ECLI:NL:RBAMS:2021:4302
Rechtbank Amsterdam
- Eerste aanleg - enkelvoudig
- Rechtspraak.nl
Niet-ontvankelijkheid van beroep wegens ontbrekende ingebrekestelling in bestuursrechtelijke procedure
In deze zaak heeft eiser, vertegenwoordigd door mr. N. Rachid, beroep ingesteld tegen het niet tijdig nemen van een beslissing op zijn bezwaar door Zilveren Kruis Zorgkantoor, vertegenwoordigd door mr. S. Gezer. Eiser heeft op 25 februari 2021 een beroep ingediend, nadat hij op 24 september 2020 bezwaar had gemaakt tegen de stopzetting van de toeslag meerzorg thuis per 5 maart 2020. De rechtbank heeft vastgesteld dat verweerder de ingebrekestelling van eiser, verzonden op 4 januari 2021, niet heeft ontvangen. Eiser heeft geen bewijs kunnen leveren dat de ingebrekestelling daadwerkelijk naar het juiste adres is verzonden. De rechtbank overweegt dat het aan de verzender is om aan te tonen dat de brief is verzonden, en dat de enkele stelling van verzending niet voldoende is. De rechtbank heeft ook geoordeeld dat de rappelbrief van 6 november 2020 niet kan worden aangemerkt als ingebrekestelling, omdat eiser geen ontvangstbevestiging heeft overgelegd.

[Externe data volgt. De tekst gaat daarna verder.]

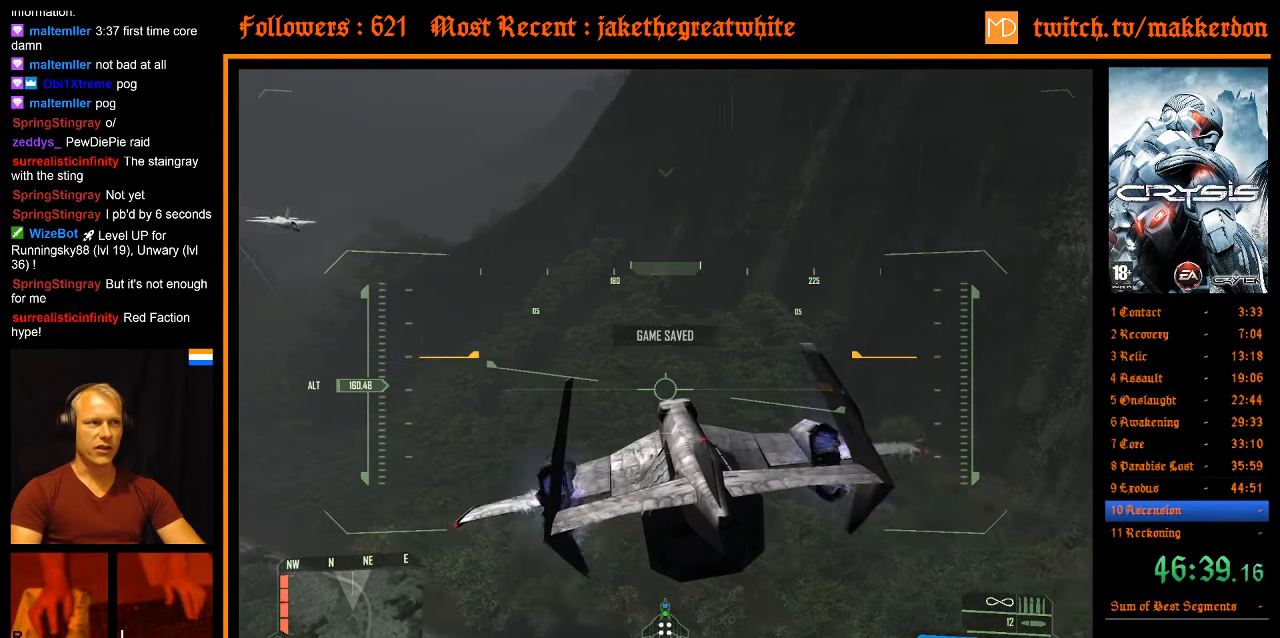
{"keys": ["a", "space", "w"], "mouse": [], "events": [[267, "shift", "up"]]}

Op basis van deze overwegingen heeft de rechtbank geconcludeerd dat niet is voldaan aan de voorwaarden voor het instellen van beroep tegen een fictieve weigering, waardoor het beroep prematuur is. De rechtbank heeft het beroep daarom niet-ontvankelijk verklaard. Deze uitspraak is gedaan door mr. Y. Moussaoui, rechter, in aanwezigheid van mr. N. van der Kroft, griffier, en is openbaar uitgesproken. Tegen deze uitspraak kan binnen zes weken verzet worden gedaan.